**TEXT PASSAGE**
§

Use a graphing utility to graph \(y=\frac{1}{x^{2}}, y=\frac{1}{x^{4}},\) and \(y=\frac{1}{x^{6}}\) in the same viewing rectangle. For even values of \(n,\) how does changing \(n\) affect the graph of \(y=\frac{1}{x^{n}} ?\)

Short Answer

Expert verified
In graphs of the form \(y=\frac{1}{x^{n}}\), an increase in even \(n\) values results in the graph flattening towards the x-axis, with this effect being most pronounced for x-values within the range of -1 to 1. The horizontal asymptote remains the x-axis for all these functions.

Step by step solution

01

Plot Initial Function

The first function to plot on the graph is \(y=\frac{1}{x^{2}}\). This sequence can be graphed using a graphing utility. The graph of \(y=\frac{1}{x^{2}}\) is a hyperbola opening upwards and downwards along the y-axis.

§

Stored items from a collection
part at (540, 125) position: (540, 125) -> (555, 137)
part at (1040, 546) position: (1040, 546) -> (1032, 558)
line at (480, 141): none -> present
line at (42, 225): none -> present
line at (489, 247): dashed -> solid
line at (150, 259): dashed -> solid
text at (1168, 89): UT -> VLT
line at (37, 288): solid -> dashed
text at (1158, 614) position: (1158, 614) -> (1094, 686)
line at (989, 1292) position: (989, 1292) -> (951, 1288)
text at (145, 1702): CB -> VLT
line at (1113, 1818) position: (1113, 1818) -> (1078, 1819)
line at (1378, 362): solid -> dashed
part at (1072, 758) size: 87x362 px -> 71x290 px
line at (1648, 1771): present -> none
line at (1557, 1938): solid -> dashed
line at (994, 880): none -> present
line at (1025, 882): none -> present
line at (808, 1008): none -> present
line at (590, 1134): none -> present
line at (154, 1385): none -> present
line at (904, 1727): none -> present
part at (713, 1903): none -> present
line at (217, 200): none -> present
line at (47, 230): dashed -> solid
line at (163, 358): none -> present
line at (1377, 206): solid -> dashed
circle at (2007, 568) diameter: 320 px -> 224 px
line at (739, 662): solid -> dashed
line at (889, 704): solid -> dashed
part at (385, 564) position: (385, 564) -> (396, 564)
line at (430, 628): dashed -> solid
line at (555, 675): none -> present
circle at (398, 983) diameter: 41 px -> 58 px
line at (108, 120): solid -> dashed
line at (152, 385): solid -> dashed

§

**EXERCISE REQUIREMENTS**
a) List every function that the worked solution on graphing y = 1/xⁿ asks you to graph in the same viewing rectangle.
b) Answer these questions using the worked solution on graphing y = 1/xⁿ:
(i) What does the short answer name as the horizontal asymptote for all these functions?
(ii) What is the heading of step 01?
(iii) Which function does step 01 say to plot first?
c) Extend the worked solution on graphing y = 1/xⁿ, picking up after its last sentence.
These rows have no connection to the text.

**RESPONSE LIST**
a) y = 1/x², y = 1/x⁴, y = 1/x⁶

b)
(i) The x-axis.
(ii) Plot Initial Function
(iii) y = 1/x²

c)
02

Plot Second Function

Next, plot the function \(y=\frac{1}{x^{4}}\) on the same graph, also a hyperbola but more flattened than the previous function.
03

Plot Third Function

Lastly, plot the function \(y=\frac{1}{x^{6}}\), it is again a hyperbola but is even more flattened than the second function. Take note of these observations.
04

Analyze the Graphs

Analyze the changes in the graphs. You will notice that as \(n\) increases, the graph gets more flattened towards the x-axis. The increase only affects the graph for x-values between -1 and 1, outside this range it has less impact. The horizontal asymptote, (i.e., the x-axis) remains the same for all.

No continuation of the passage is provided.